Friday, July 10, 2009

Storytelling is Everywhere

Most of us love to storytell or hear stories. I know I loved and still love to hear stories from others. I grew up in a household where storytelling happened while I helped my mom cook or when I worked in the field with my dad. Growing up my much older brothers often said "when you were little you use to...." Of course, I loved to hear things about ME as a child! Now, I treasure these stories. As a child sitting with the adults I was a captive audience as I listened to their stories of the past.

We all participate in storytelling but may not call it that. Sitting around over a cup of coffee and sharing what is happening in our lives is storytelling. Calling, emailing, writing, texting, you-tube, and blogging is a way to share one's story. Using a digital frame or photo album to display personal events and invite conversation about the pictures is storytelling. Even movies is a way to explain particular events.
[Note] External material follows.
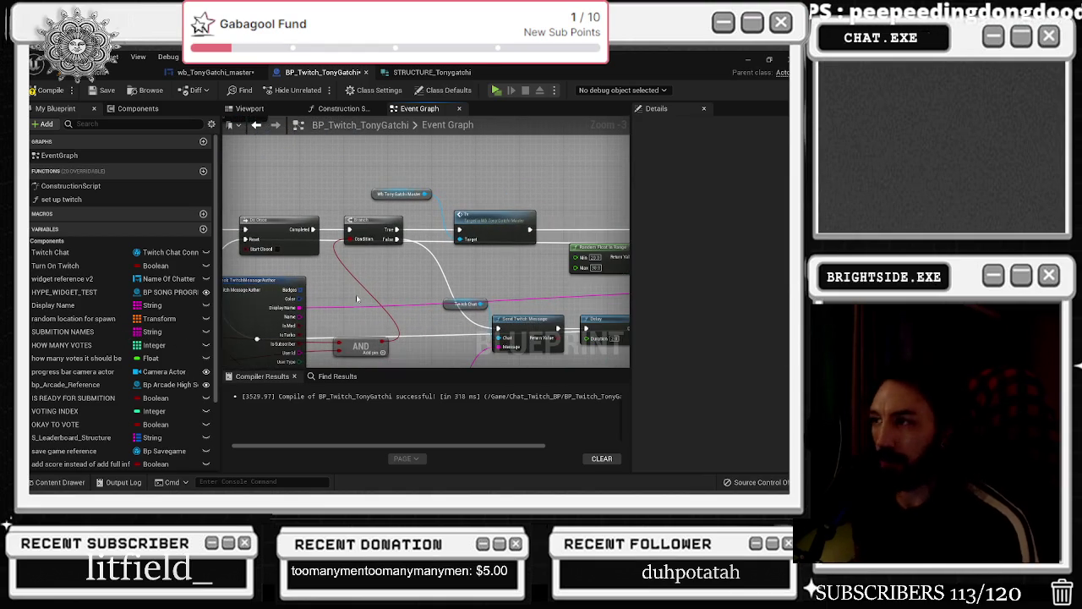
{"action": "left_click", "coordinate": [453, 303]}
{"action": "left_click_drag", "start_coordinate": [453, 303], "coordinate": [427, 241]}
{"action": "left_click", "coordinate": [361, 348]}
What makes storytelling important to us? It is a way to share an event and how the events affected us. It is a way to connect with others, celebrate, share challenges and tranfer knowledge.
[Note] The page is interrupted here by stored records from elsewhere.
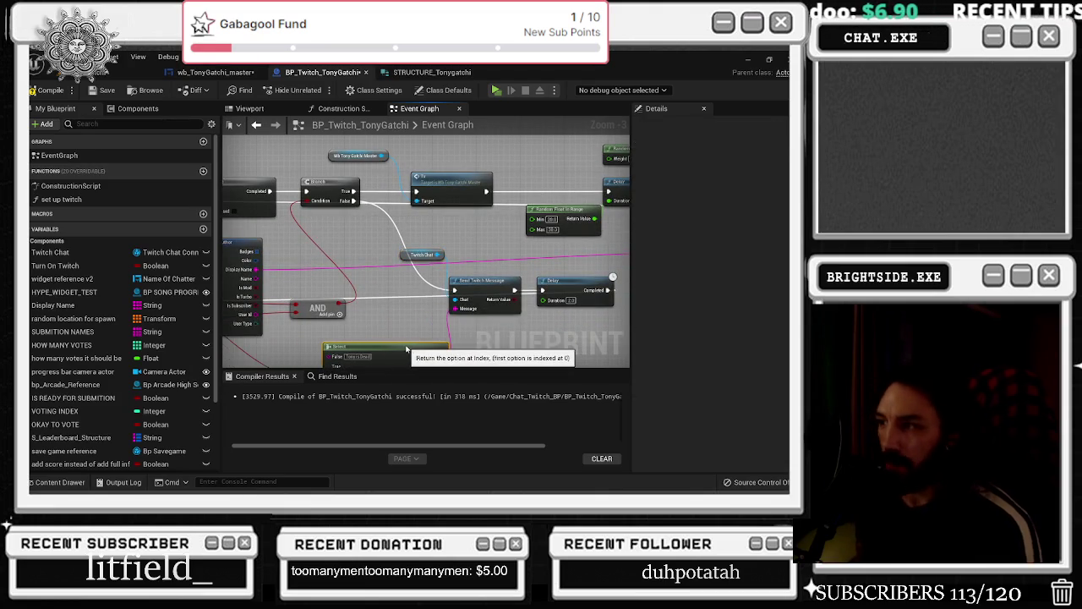
Survey the Therapy and television system nodes, then switch to wb_TonyGatchi_master's event graph
{"action": "scroll", "coordinate": [361, 348], "scroll_direction": "down", "scroll_amount": 1}
{"action": "mouse_move", "coordinate": [361, 349]}
{"action": "left_mouse_down"}
{"action": "mouse_move", "coordinate": [522, 292]}
{"action": "mouse_move", "coordinate": [532, 311]}
{"action": "left_mouse_up"}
Communities may not think that storytelling fits for them. But storytelling is already very common for communities. Community websites, local groups with blogs, books about local events, newspaper stories, plaques on buildings, a student thank you card about the field trip to the local grocery store, and numerous other avenues is a way to portray a community story. Snapshot stories or captions about an event or person in a leisure guide are even a manner of storytelling.

The creative side of storytelling can be inspired by using puppetry, music, drama, theatre, costume, dance, art, and several other mediums. Have you ever watched a cultural event or observed an artist at work and wondered about the story behind the tools, costume, or instrument? The curiousity the drives us to find out more about something is quite powerful and rewarding.

Alberta Community and Co-operative Association was represented at a "Growing Rural Tourism" conference where I participated in a storytelling session. Like the Co-operative Association, ACE Communities encourages the communities we work with to share stories in order to communicate successes and experiences. This sharing opens doors for communities to learn from one another. It is a way to discover more about how a community is growing, learning, and changing. The storytelling is an opportunity to understand different ways of doing things and a way to identify assets, both intangible and tangible.

Equally important, storytelling is a way that communities can raise the profile of rural Alberta and share the importance of rural communities.

Seeing the Bigger Picture

Recently I was able to represent Alberta Recreation and Parks Association at a "Growing Rural Tourism" Conference in Camrose, AB. One participant asked me what the campsite space measurements were for the local campground being built in their community. Others did not see the connection between recreation and parks to tourism.

This left me realizing that sometimes within our own organizational circle we may take for granted that others easily understand what the organization is able to provide. Alternatively, we may forget that the focus we are involved with does not always have the same meaning to people not immersed within the sector.

To me, that means that developing connections and partnerships is vital to create awareness about what organizations do. Creating connections between other sectors helps to demonstrate how interwoven and interdependent we really are. It helps all of us see the "bigger picture".

Developing partnerships and connections does take work. Sometimes it means thinking outside the box. Sometimes it even means breaking down barriers. However these relationships are created, they take time and attention.

Partnership building between cross-sectors seems to be one of the best way to move forward in the future for organizations because it creates more space for success and collaboration. The process creates opportunity for growth and learning.

Tourism, recreation, and parks is a natural fit for developing partnerships. Whether a tourist or a resident the impacts of recreation and parks affects quality of life.

In essence, developing partnerships and connections is a way to build the setting in order to see the bigger picture. Some of us are just able to see the picture before the entire frame is built.